Like Someone in Love (Abbas Kiarostami)

“When you know you may be lied to, sometimes it’s better not to ask questions,” says a character in Abbas Kiarostami’s latest — a seductive piece of advice, ultimately problematic in its self-denial, but which placates the lives of drifting souls in this beautifully beguiling Tokyo story. Kiarostami pares down cinema as a vessel, his films unfolding in an eternal present wherein forms of static movement (long drives, window gazing) serve to abstract, and thus elevate, the dialogue between people. In Like Someone In Love, he resists traditional signifiers, moving slowly to define the frequencies of his characters against a muted, ambient soundscape, while trusting his audience to play a game of identification from the first shot. Why does Akiko, a student working as a late-night escort, ignore her grandmother’s calls? Why is the cheerful, aging professor an “important man”? Left unanswered, these questions become less urgent than the film’s clear delineation between layers of social identity, each of which masks a deeper need to avoid confrontation. But by the time the film’s soft tension shifts into full-on paranoia, it remains an endless surface delight, and proof that Kiarostami is still searching for new ways to refine visual storytelling.

Leviathan (Verena Paravel & Lucien Castaing-Taylor)

You’ve never seen a documentary like Leviathan, a galvanizing, uncompromising, and genuinely horrifying documentary on deep-sea-fishing in the North Atlantic. If its subject doesn’t sound terribly original, the film’s approach, limited to one boat’s graveyard shift, is wholly singular: shot entirely with GoPro digital cameras, a tiny water- and shockproof model, the directors attach them to the heads and bodies of ship crew, the sides of the boat during high winds, the inside of a slippery basin filled with dead fish, and other points of view that defy or distort an immersive perspective. Thoroughly avant-garde, this agitated technique is less fly-on-the-wall than fly-caught-on-sandpaper, a writhing and throbbing sensory assault that invigorates with ephemeral abstract imagery, while never obscuring the grisly, lugubrious tasks of hauling and gutting an endless, alien mass. With its aggressive soundscape of whirring motors and violent sloshing, I wouldn’t necessarily call Leviathan a pleasant experience, but it’s a film that could only have been made today, utterly forthright in its attempt to use digital technology to show us something we’ve never seen before.

Something In The Air (Après mai) (Olivier Assayas)

In 1971, a team of French filmmakers documenting the working class screen their work for a crowd of Italian revolutionaries, leading to a pointed inquiry from an audience member: shouldn’t revolutionary films employ revolutionary syntax? “One must speak the language of the people,” to paraphrase their answer, and we can assume Olivier Assayas agrees after watching his latest widescreen delight, a semi-autobiographical portrait of a group of French students struggling to hang onto their ideals, as politics and passions change over time.

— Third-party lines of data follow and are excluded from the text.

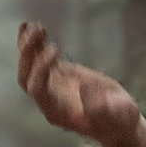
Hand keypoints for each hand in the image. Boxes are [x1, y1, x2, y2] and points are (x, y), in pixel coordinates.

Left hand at [17, 18, 140, 146]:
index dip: (40, 69)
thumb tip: (83, 86)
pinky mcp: (59, 75)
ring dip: (28, 45)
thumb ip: (100, 106)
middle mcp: (48, 100)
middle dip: (27, 55)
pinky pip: (40, 58)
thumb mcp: (116, 115)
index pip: (37, 89)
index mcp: (56, 112)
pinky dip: (34, 43)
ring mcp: (52, 86)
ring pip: (30, 66)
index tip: (54, 49)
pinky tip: (31, 25)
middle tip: (35, 31)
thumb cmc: (119, 121)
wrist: (119, 122)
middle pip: (26, 78)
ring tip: (33, 24)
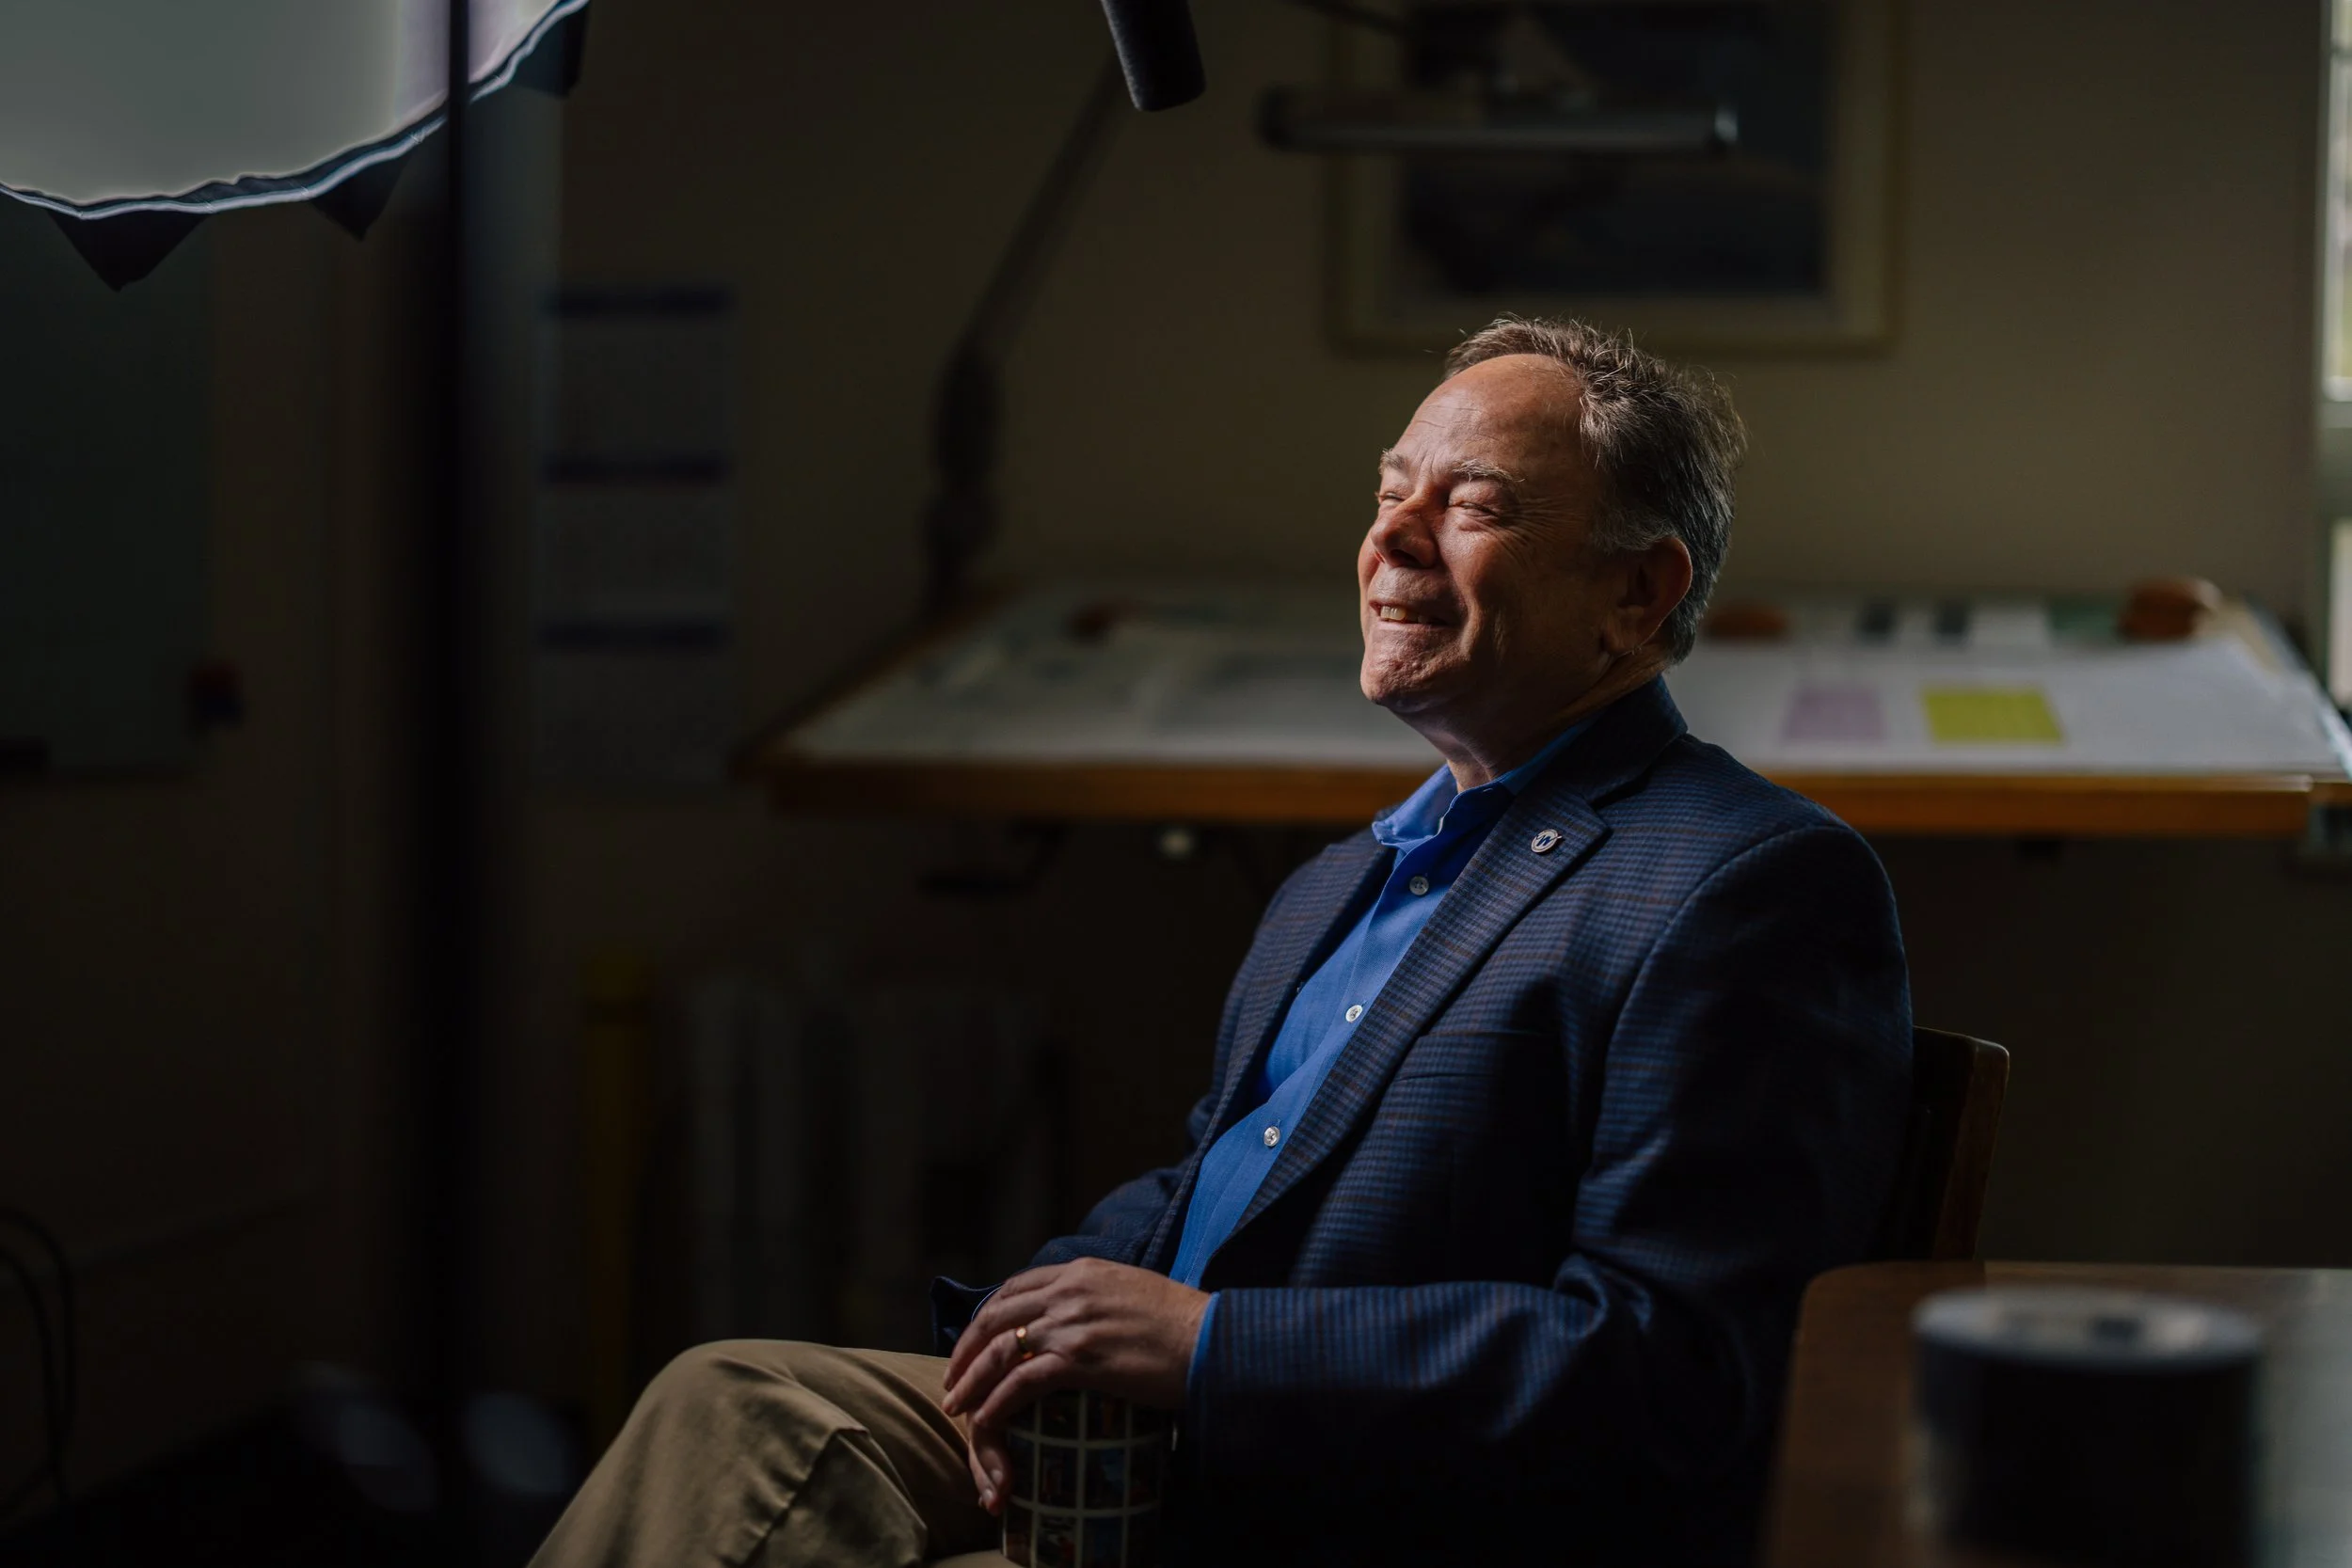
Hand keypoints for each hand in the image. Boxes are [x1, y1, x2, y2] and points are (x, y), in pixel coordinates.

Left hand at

When his girlfriend/muse leaves to pursue life as a roadie, Gilles, a driven painter and aspiring filmmaker, becomes smitten with the ambitious Christine, following her to Italy over the summer after a legally risky mishap while vandalizing their school together. What begins as suspense fades into languor: lushly photographed, the film revels in its period detail, always giving a sense of the conscious present while underlining the existential limbo of his protagonists. Defined by their naïveté, Assayas curbs sentimentality, giving the film’s evanescent evocation of an era a vaguely elegiac and quietly devastating impact.